The Board is the ultimate custodian of its corporate reputation and stakeholder relationships. Remgro’s relationship with all its stakeholders is based on the following values that are entrenched and supported by Remgro’s Code of Ethics: integrity, competence, responsibility, accountability, fairness and transparency. Remgro has adopted a stakeholder policy which sets out the approach and strategy of Remgro with respect to stakeholder engagements, ensuring that the approach takes into account corporate governance guidelines.

During the year under review, the Board has approved a new group governance framework that articulates and gives effect to its direction on relationships and the exercise of authority across the Remgro Group, in recognising group companies as being stakeholders of Remgro.

Remgro’s main stakeholders are its shareholders and the investment community, its employees, its investee companies and the other shareholders of such investee companies, the community and environment in which it operates, its suppliers and service providers and the South African Government and regulatory bodies. The expectations of these stakeholders are taken into account in determining the areas reported on throughout the Sustainable Development Report.

Effective communication with shareholders and other stakeholders is fundamental in maintaining Remgro’s reputation as an investment partner of choice. Remgro utilises a wide variety of communication methods to ensure that its communication with stakeholders is clear and understandable, as well as transparent, balanced and truthful, and sets out all relevant facts, whether positive or negative. Care is taken to ensure that engagement with stakeholders is, where appropriate, not just one-way communication but constructive, partnership-based engagement. This ensures that all legitimate stakeholder expectations are identified and addressed as far as possible.

Communication to its shareholders and the public is based on the principles of timely, balanced, clear and transparent information. In this regard the investment community has access to the same information as Remgro’s shareholders. Firm protocols are in place to control the nature, extent and frequency of communication with investors. Shareholders and the investment community are encouraged to attend Remgro’s general meetings where topical matters are discussed openly. Further interactions with institutional investors take place twice a year at the dial-in interim and final results presentations, where questions can be directed to the CEO and CFO. The investment community is also welcome to contact senior management directly.
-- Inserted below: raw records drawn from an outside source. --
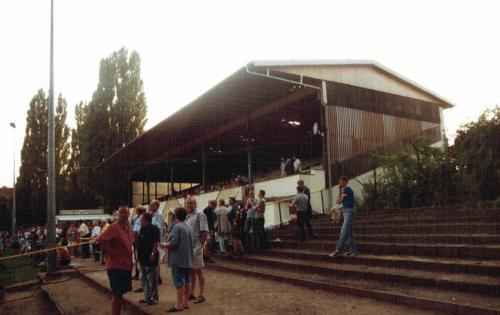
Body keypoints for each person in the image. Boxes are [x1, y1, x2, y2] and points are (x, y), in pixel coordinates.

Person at [97, 206, 133, 315]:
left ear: (128, 214)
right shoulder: (114, 227)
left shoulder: (127, 226)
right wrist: (111, 252)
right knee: (117, 294)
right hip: (116, 266)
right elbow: (101, 239)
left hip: (125, 265)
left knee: (120, 293)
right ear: (118, 214)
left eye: (125, 213)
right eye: (121, 213)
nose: (123, 215)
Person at [161, 207, 194, 312]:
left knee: (179, 282)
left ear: (175, 215)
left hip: (178, 259)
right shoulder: (188, 226)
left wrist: (164, 244)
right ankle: (185, 303)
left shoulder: (177, 227)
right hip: (188, 258)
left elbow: (174, 243)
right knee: (187, 280)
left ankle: (179, 305)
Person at [185, 196, 209, 304]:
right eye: (187, 203)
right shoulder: (187, 215)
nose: (189, 205)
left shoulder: (200, 214)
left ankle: (201, 294)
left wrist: (201, 245)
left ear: (195, 204)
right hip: (188, 247)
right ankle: (191, 293)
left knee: (199, 271)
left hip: (196, 246)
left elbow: (204, 231)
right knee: (191, 271)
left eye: (191, 203)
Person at [329, 176, 357, 257]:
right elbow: (339, 200)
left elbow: (339, 200)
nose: (339, 184)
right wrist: (339, 191)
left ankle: (338, 250)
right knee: (349, 233)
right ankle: (352, 251)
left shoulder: (347, 188)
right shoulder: (344, 189)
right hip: (346, 211)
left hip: (349, 211)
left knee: (344, 231)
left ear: (345, 182)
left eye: (340, 182)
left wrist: (339, 191)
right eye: (339, 182)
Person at [136, 212, 160, 305]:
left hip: (150, 258)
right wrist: (138, 255)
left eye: (141, 219)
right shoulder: (141, 229)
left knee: (152, 278)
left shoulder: (154, 229)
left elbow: (155, 243)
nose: (140, 221)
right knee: (144, 278)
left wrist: (153, 254)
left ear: (145, 220)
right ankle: (147, 297)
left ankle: (154, 297)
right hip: (142, 258)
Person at [149, 200, 163, 296]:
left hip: (157, 239)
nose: (150, 206)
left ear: (157, 206)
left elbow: (159, 227)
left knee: (156, 258)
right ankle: (155, 276)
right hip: (151, 238)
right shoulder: (152, 214)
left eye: (152, 205)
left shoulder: (159, 215)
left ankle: (157, 277)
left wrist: (152, 220)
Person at [132, 205, 145, 282]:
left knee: (138, 258)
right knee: (137, 258)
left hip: (137, 241)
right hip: (138, 240)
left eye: (136, 210)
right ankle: (137, 273)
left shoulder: (139, 219)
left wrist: (134, 240)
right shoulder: (138, 218)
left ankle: (139, 274)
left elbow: (136, 231)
The Board is available to engage at the Annual General Meeting of Remgro and to respond to shareholders’ queries on how the Board executed its governance duties. The designated partner of the external audit firm also attends the Annual General Meeting. The results of Remgro’s Annual General Meeting are publicly available on the Stock Exchange News Service (SENS).

Remgro, like other organisations, has many economic impacts on its stakeholders through, inter alia, the generation and distribution of value, the creation of employment opportunities, remunerating employees fairly and competitively, paying taxes and CSI initiatives. Remgro continuously manages these impacts and engages with stakeholders on matters relevant to them.

Remgro’s primary objective is to maximise value creation and sustainable growth and in this regard particular care is taken to ensure that all shareholders, or classes of shareholders, are treated equitably. Special care is taken to protect minority shareholders from actions by or in the interest of the principal shareholders that may be to their detriment. In this regard Remgro has appointed a LID to act as chairman during meetings in situations when the Chairman has a conflict of interest.

The Board has not instituted a formal dispute resolution process in relation to shareholders, as it believes that the existing processes within the Remgro Group operate satisfactorily and do not require a more formal and separate mechanism. In addition, shareholders may use relevant remedies in terms of the Companies Act (No. 71 of 2008), as amended.

An overview of the key areas of focus during the reporting period and planned areas of future focus in relation to stakeholder inclusivity can be viewed in the Sustainable Development Report.